How would one dispose of a string object immediately, or at the very least clear traces of it?
That depends. Literal strings are interned per default, so even if you application no longer references it it will not be collected, as it is referenced by the internal interning structure. Other strings are just like any other managed object. As soon as they are no longer reference by your application they are eligible for garbage collection.
More about interning here in this question: Where do Java and .NET string literals reside?
If you need to protect a string and be able to dispose it when you want, use System.Security.SecureString class.
Protect sensitive data with .NET 2.0's SecureString class
I wrote a little extension method for the string class for situations like this, it's probably the only sure way of ensuring the string itself is unreadable until collected. Obviously only works on dynamically generated strings, not literals.
public unsafe static void Clear(this string s)
{
fixed(char* ptr = s)
{
for(int i = 0; i < s.Length; i++)
{
ptr[i] = '\0';
}
}
}
This is all down to the garbage collector to handle that for you. You can force it to run a clean-up by calling GC.Collect(). From the docs:
Use this method to try to reclaim all
memory that is inaccessible.
All objects, regardless of how long
they have been in memory, are
considered for collection; however,
objects that are referenced in managed
code are not collected. Use this
method to force the system to try to
reclaim the maximum amount of
available memory.
That's the closest you'll get me thinks!!
I will answer this question from a security perspective.
If you want to destroy a string for security reasons, then it is probably because you don't want anyone snooping on your secret information, and you expect they might scan the memory, or find it in a page file or something if the computer is stolen or otherwise compromised.
The problem is that once a System.String is created in a managed application, there is not really a lot you can do about it. There may be some sneaky way of doing some unsafe reflection and overwriting the bytes, but I can't imagine that such things would be reliable.
The trick is to never put the info in a string at all.
I had this issue one time with a system that I developed for some company laptops. The hard drives were not encrypted, and I knew that if someone took a laptop, then they could easily scan it for sensitive info. I wanted to protect a password from such attacks.
The way I delt with it is this: I put the password in a byte array by capturing key press events on the textbox control. The textbox never contained anything but asterisks and single characters. The password never existed as a string at any time. I then hashed the byte array and zeroed the original. The hash was then XORed with a random hard-coded key, and this was used to encrypt all the sensitive data.

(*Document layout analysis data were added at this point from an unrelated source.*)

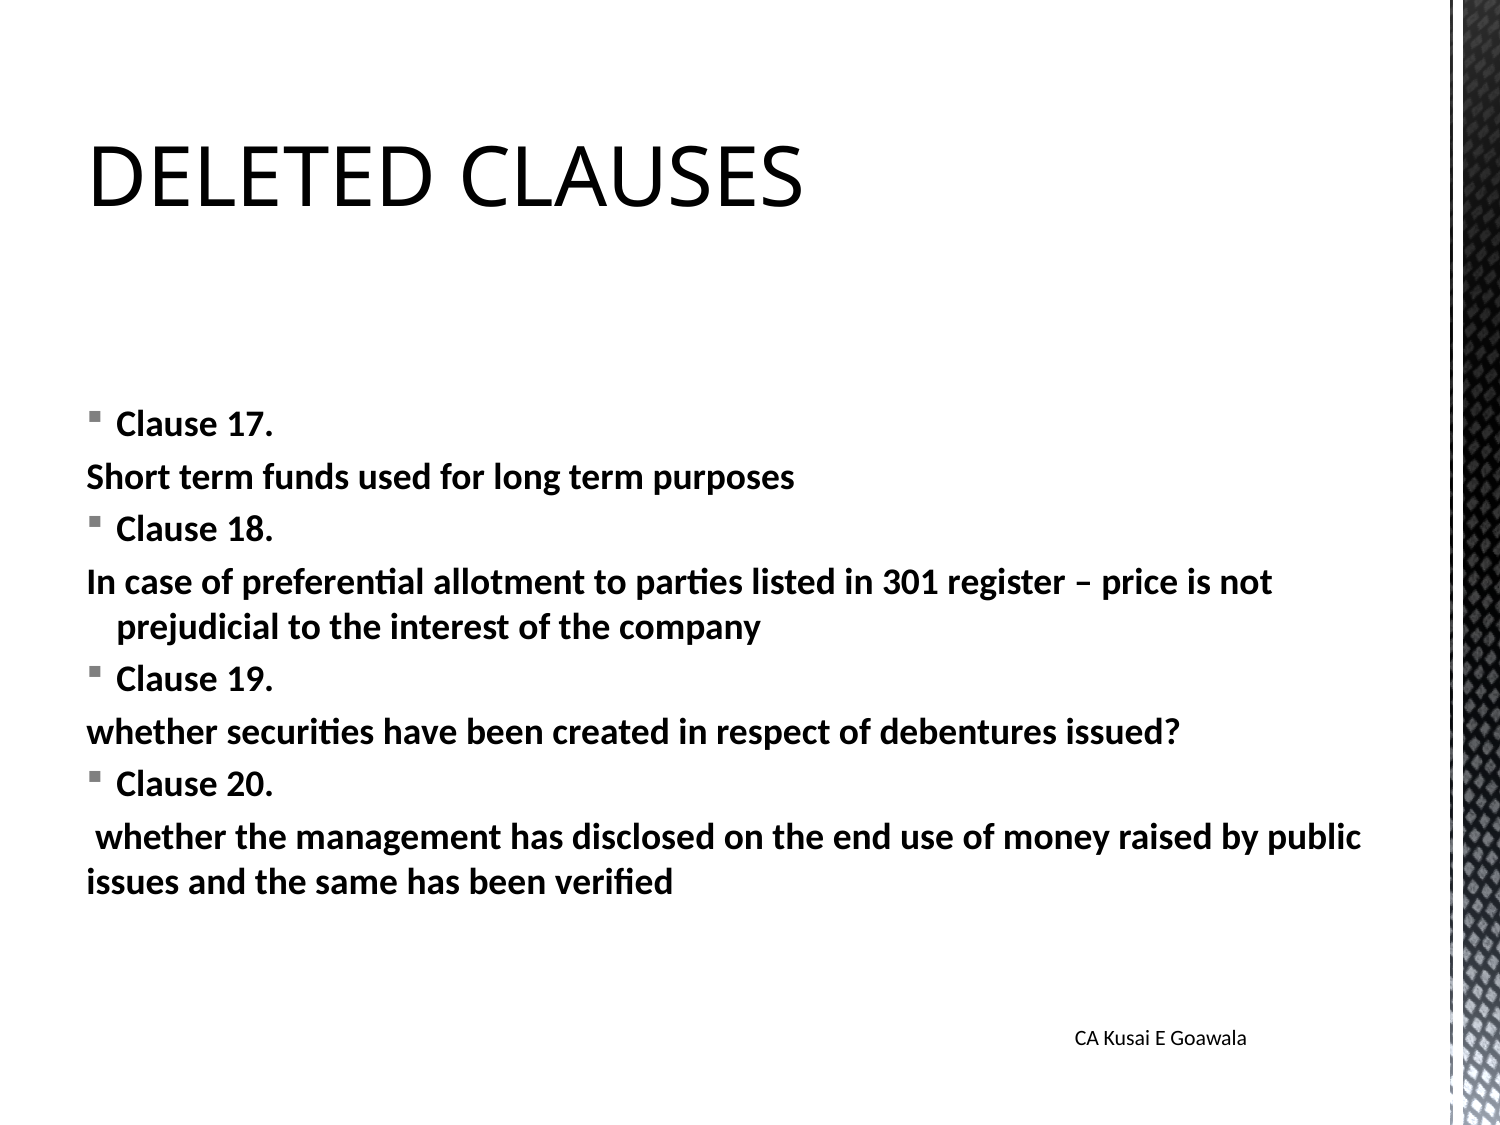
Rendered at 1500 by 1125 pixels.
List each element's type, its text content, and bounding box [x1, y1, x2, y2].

footer CA Kusai E Goawala [799, 1032, 1263, 1058]
title DELETED CLAUSES [71, 71, 1429, 275]
picture [1447, 0, 1500, 1125]
list Clause 17. Short term funds used for long term purposes Clause 18. In case of preferential allotment to parties listed in 301 register – price is not prejudicial to the interest of the company Clause 19. whether securities have been created in respect of debentures issued? Clause 20. whether the management has disclosed on the end use of money raised by public issues and the same has been verified [71, 339, 1429, 1047]
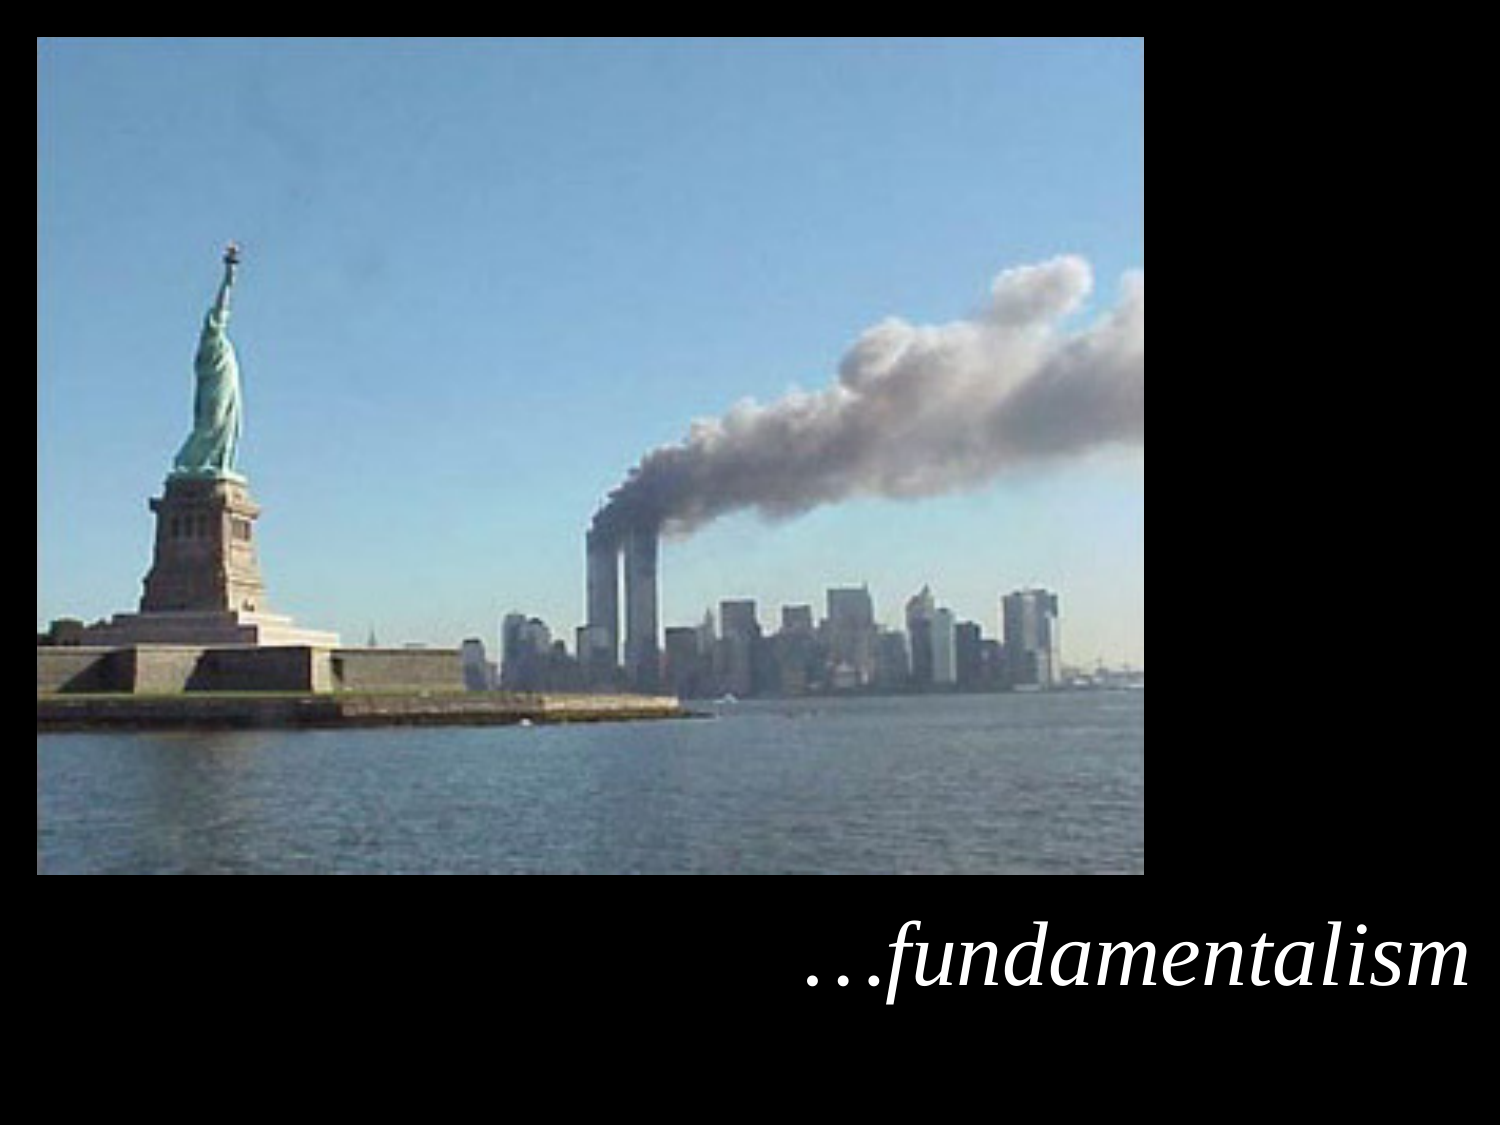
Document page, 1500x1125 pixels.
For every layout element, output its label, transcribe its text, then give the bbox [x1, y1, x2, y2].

picture [37, 37, 1144, 876]
text_box …fundamentalism [599, 886, 1488, 1012]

After everything was encrypted, then the key was zeroed out.
Naturally, some of the data might exist in the page file as plaintext, and it's also possible that the final key could be inspected as well. But nobody was going to steal the password dang it!
There's no deterministic way to clear all traces of a string (System.String) from memory. Your only options are to use a character array or a SecureString object.

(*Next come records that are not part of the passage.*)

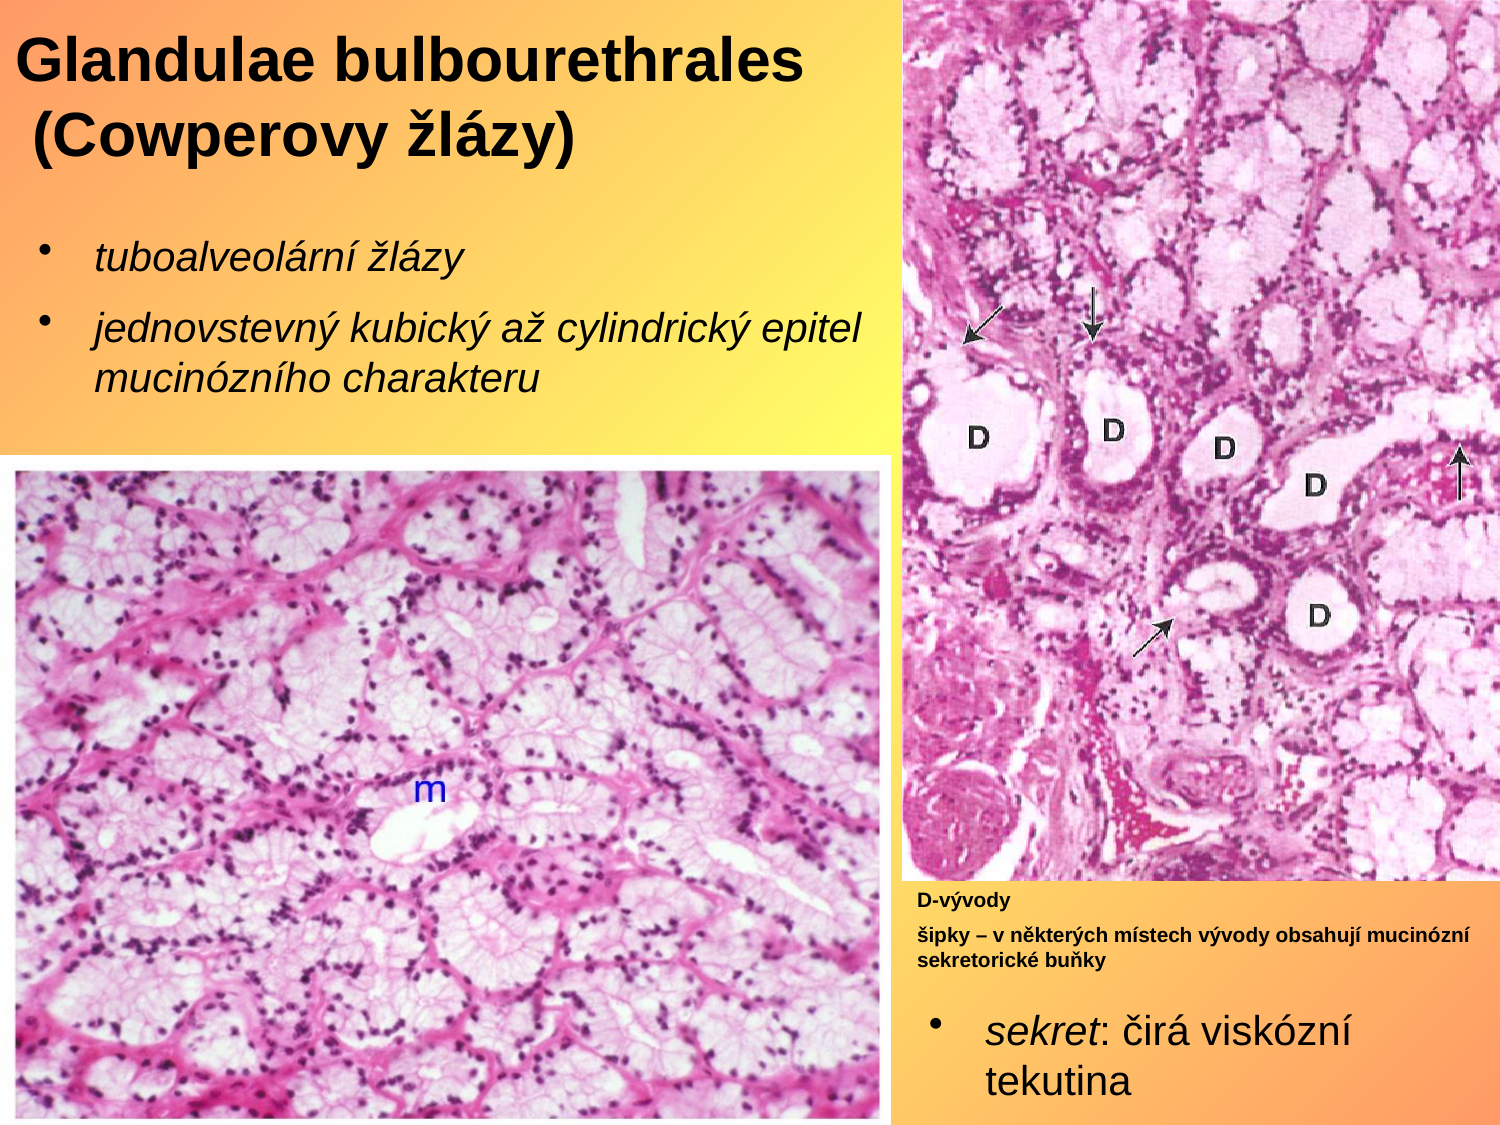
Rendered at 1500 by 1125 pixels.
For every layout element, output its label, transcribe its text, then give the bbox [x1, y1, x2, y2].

picture [0, 454, 891, 1125]
text_box D-vývody [902, 888, 1032, 913]
text_box tuboalveolární žlázy jednovstevný kubický až cylindrický epitel mucinózního charakteru [23, 222, 891, 446]
picture [902, 0, 1500, 881]
title Glandulae bulbourethrales (Cowperovy žlázy) [0, 0, 832, 188]
list sekret: čirá viskózní tekutina [914, 996, 1500, 1125]
text_box šipky – v některých místech vývody obsahují mucinózní sekretorické buňky [902, 913, 1500, 979]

One of the best ways to limit the lifetime of string objects in memory is to declare them as local variables in the innermost scope possible and not as private member variables on a class.
It's a common mistake for junior developers to declare their strings 'private string ...' on the class itself.

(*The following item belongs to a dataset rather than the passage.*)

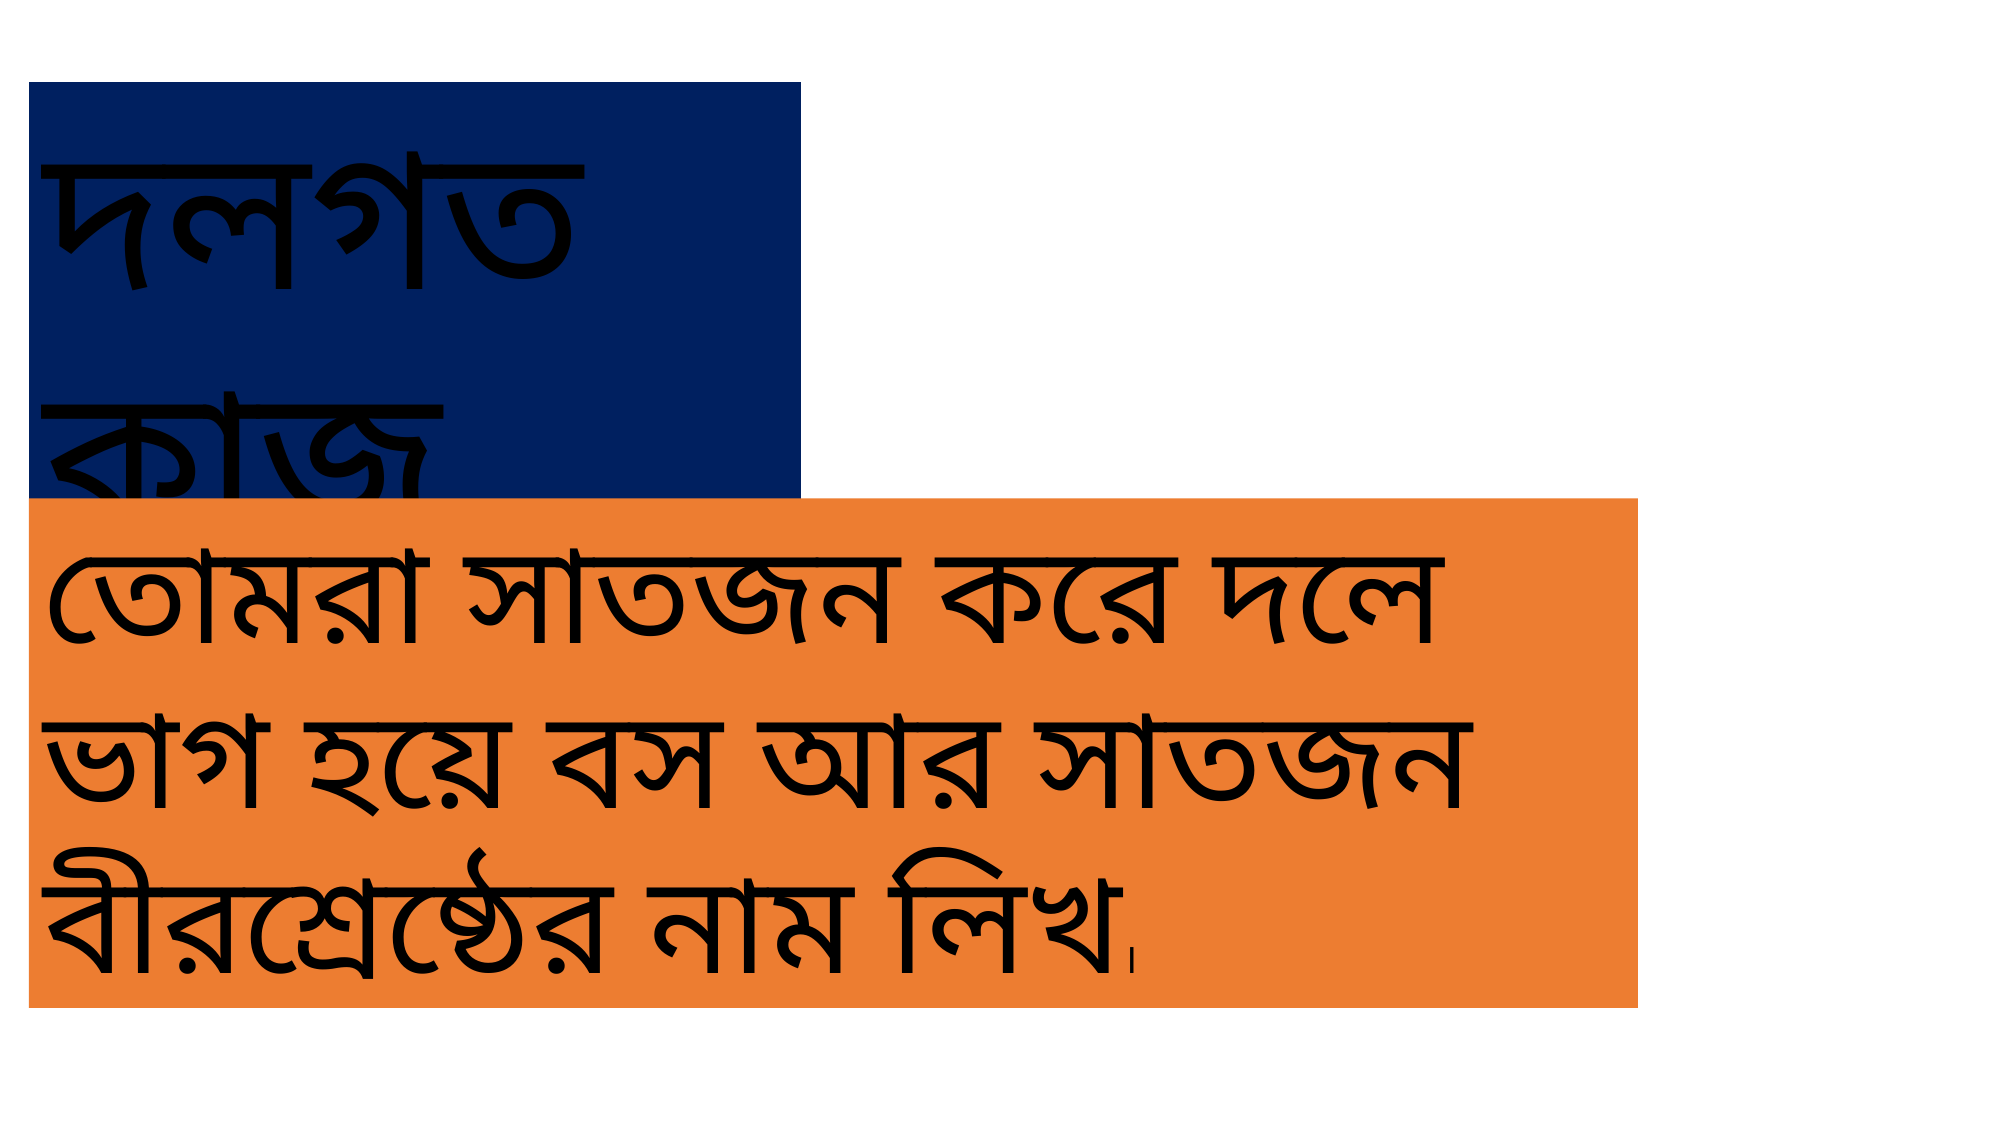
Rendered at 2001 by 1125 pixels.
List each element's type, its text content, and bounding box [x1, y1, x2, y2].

I've also seen well-meaning experienced developers trying to cache some complex string concatenation (a+b+c+d...) in a private member variable so they don't have to keep calculating it. Big mistake - it takes hardly any time to recalculate it, the temporary strings are garbage collected almost immediately when the first generation of GC happens, and the memory swallowed by caching all those strings just took available memory away from more important items like cached database records or cached page output.
Set the string variable to null once you don't need it.
string s = "dispose me!";
...
...
s = null;
and then call GC.Collect() to revoke garbage collector, but GC CANNOT guarantee the string will be collected immediately.